Some research suggests that cleaning the components of heating and cooling systems (e.g., cooling coils, fans, and heat exchangers) can improve the efficiency of heating and cooling systems. However, there is little evidence to indicate that simply cleaning the duct system will increase the efficiency of the system. You can consider cleaning the air ducts simply because it seems logical that they will become dirty over time and need to be cleaned from time to time. As long as the cleaning is done correctly, there is no evidence to suggest that such cleaning is harmful. The EPA does not recommend that air ducts be cleaned routinely, but only when necessary.
However, the EPA recommends that if you have a furnace, stove, or fireplace that burns fuel, it be inspected for proper functioning and maintained before each heating season to protect it against carbon monoxide poisoning.If you decide to clean your air ducts, take the same consumer precautions you would normally take when evaluating the competence and reliability of the service provider. Whether or not you decide to clean your home's air ducts, preventing water and dirt from entering the system is the most effective way to prevent contamination (see How to Prevent Duct Contamination). If you decide to clean your heating and cooling system, it's important to ensure that the service provider is committed to cleaning all components of the system and is qualified to do so. In addition, the service provider can propose the application of chemical biocides, designed to remove microbiological contaminants, to the inside of the ducts and to other components of the system. Some service providers may also suggest applying chemical treatments (sealants or other encapsulants) to encapsulate or cover the inner surfaces of air ducts and equipment housings because they believe they will control mold growth or prevent the release of dirt particles or fibers from the ducts.
These practices have not yet been thoroughly researched and you must be fully informed before deciding to allow the use of biocides or chemical treatments in your air ducts. They should only be applied, if any, after the system has been properly cleaned of all visible dust or dirt. Knowledge about potential benefits and potential problems of cleaning air ducts is limited. Since conditions in every home are different, it's impossible to generalize about whether cleaning air ducts in your home would be beneficial or not. On one hand, if family members have unusual or unexplained symptoms or illnesses that you think could be related to your home environment, you should discuss this with your doctor. The EPA has published several publications as guidance on identifying potential indoor air quality problems and ways to prevent or solve them.

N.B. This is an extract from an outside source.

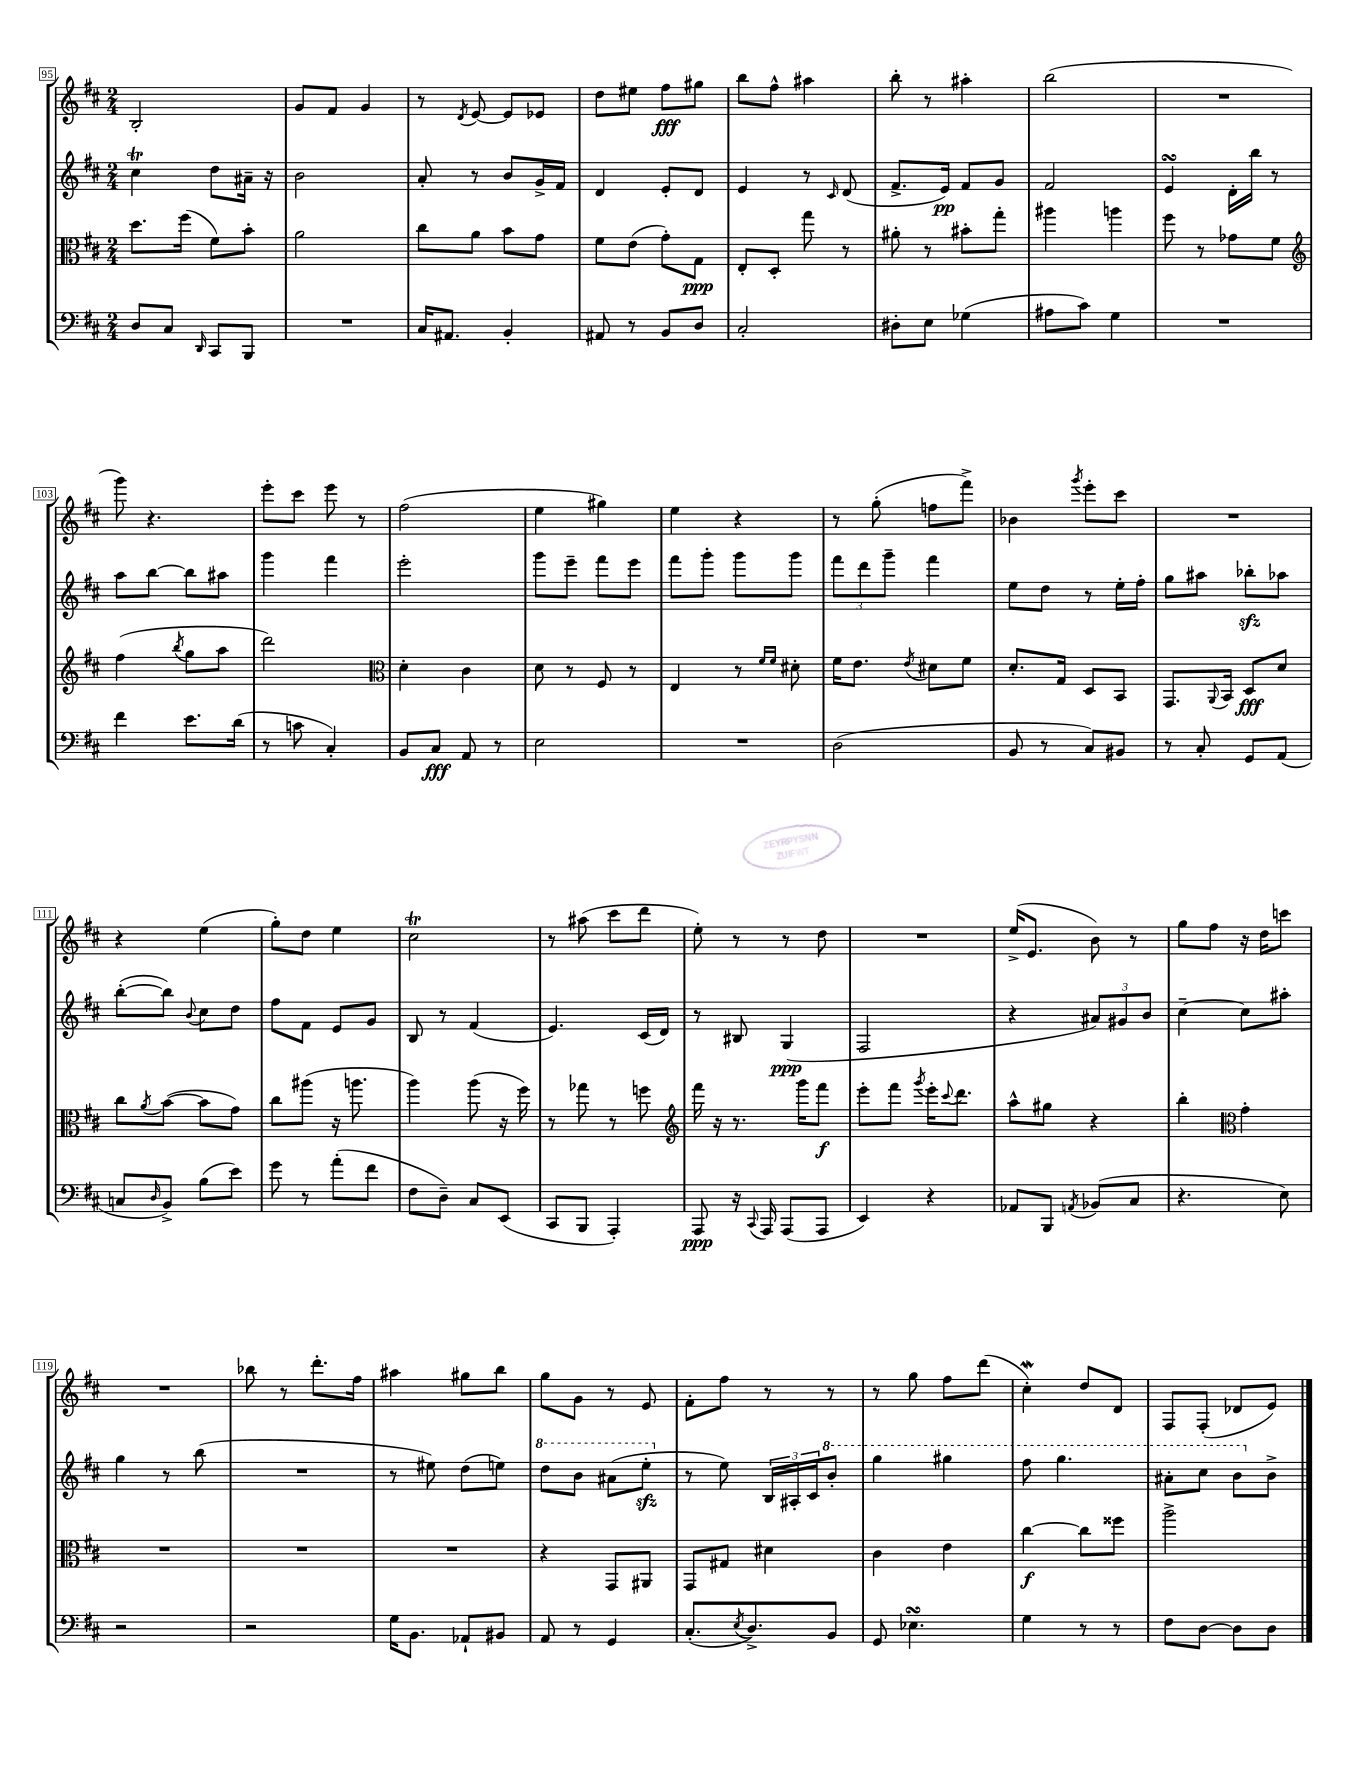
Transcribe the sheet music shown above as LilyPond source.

While debate over value of regular duct cleaning continues, there is no evidence to suggest that such cleaning is harmful provided it is done correctly. On other hand, if service provider doesn't follow proper duct cleaning procedures, it can cause problems with indoor air. For example, an inadequate vacuum collection system can release more dust, dirt and other contaminants than if it had left ducts alone. A careless or inadequately trained service provider can damage your ducts or your heating and cooling system which could increase your heating and air conditioning costs or force you make difficult and costly repairs or replacements. You can consider cleaning air ducts simply because it seems logical that they will become dirty over time and need be cleaned from time to time.
If you think that cleaning ducts might be good idea for your home then take same consumer precautions you would normally take when evaluating competence and reliability of service provider.